No. Ma mi dica: accadendole di contemplare per televisione la squadra italiana che gioca contro una squadra estera, se Ella ha un cuore, per chi batte quel cuore?
"È fatale che a quel punto si attivino in me i giochi dell'identificazione. Il mio cuore batte per chi mi somiglia di più. Non altrimenti, mi toccasse la disavventura di assistere ad un incontro tra redattori dell'Unità e redattori del Secolo d'Italia, palpiterei per voi".
Grazie, professor Eco, ed ora faccia un ultimo sacrificio e mi indichi la formazione che Ella suggerirebbe per la rappresentativa italiana.

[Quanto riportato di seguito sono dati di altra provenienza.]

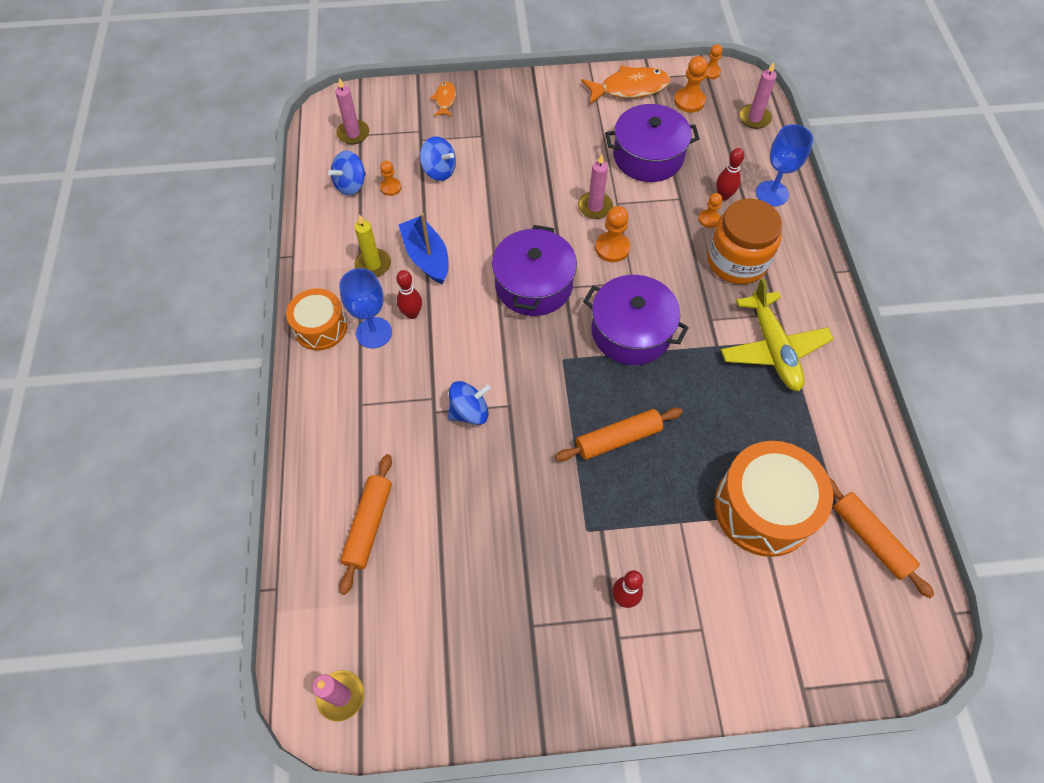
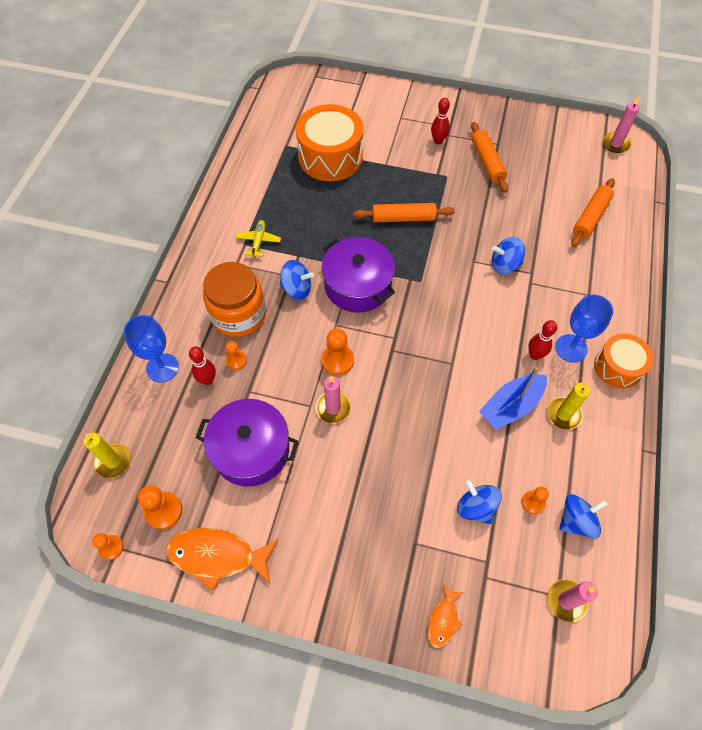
camera: 160 degrees left, 0 degrees up
blue boat [399,213,449,284] -> blue boat turned 60 degrees clockwise [479,367,547,430]
purple pot [492,225,577,316] -> none
yellow plane [721,278,834,391] -> yellow plane [236,220,281,258], size x0.50
pink candle [739,62,777,129] -> yellow candle [83,433,131,478]
orange rolling pin [830,479,934,598] -> orange rolling pin moved to [471,122,508,193]
none -> blue spinning top [279,260,314,300]

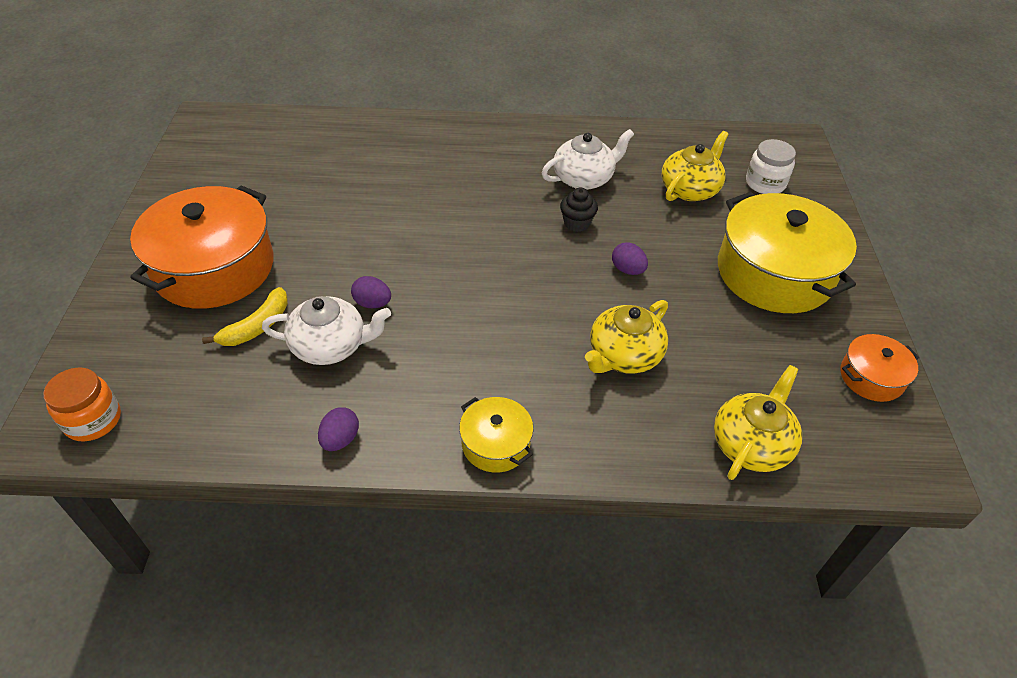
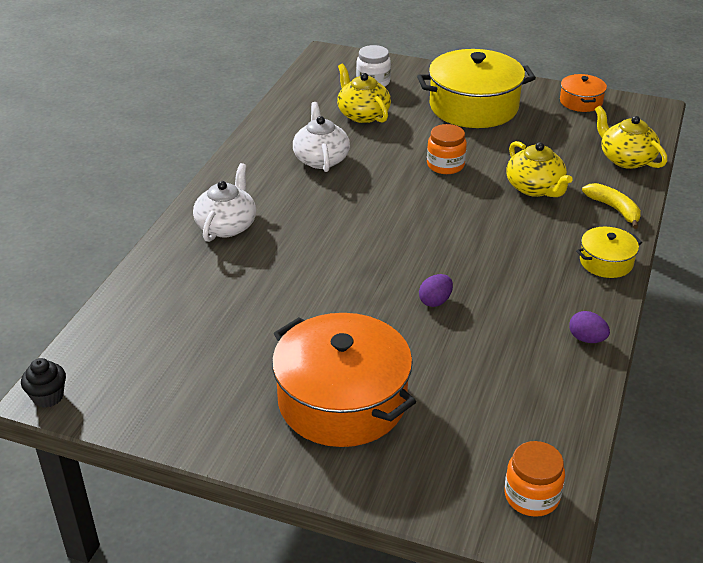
camera: 70 degrees left, 10 degrees down
yellow banana [202,287,288,346] -> yellow banana moved to [582,183,641,229]
white teapot [262,296,391,365] -> white teapot moved to [193,163,256,242]
black cupcake [560,188,598,232] -> black cupcake moved to [21,358,66,408]
purple egg [612,242,648,275] -> orange jar [427,124,467,174]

"Una formazione che rappresenti bene l'Italia? Dunque, aspetta, in porta... In porta ci mettiamo Fanfani, che quello non riesci a schiodarlo. A terzini, uno molto tranquillo, uno di temperamento: facciamo Franco Rosi... Franco Rosi e... dài, dammi un'idea... Che sfiga, però, dover rinunciare alla Loren: poverella, ha trenta giorni di squalifica...
(Inorridita dal repentino scadimento di sostanza e di forma, cade la teleselezione).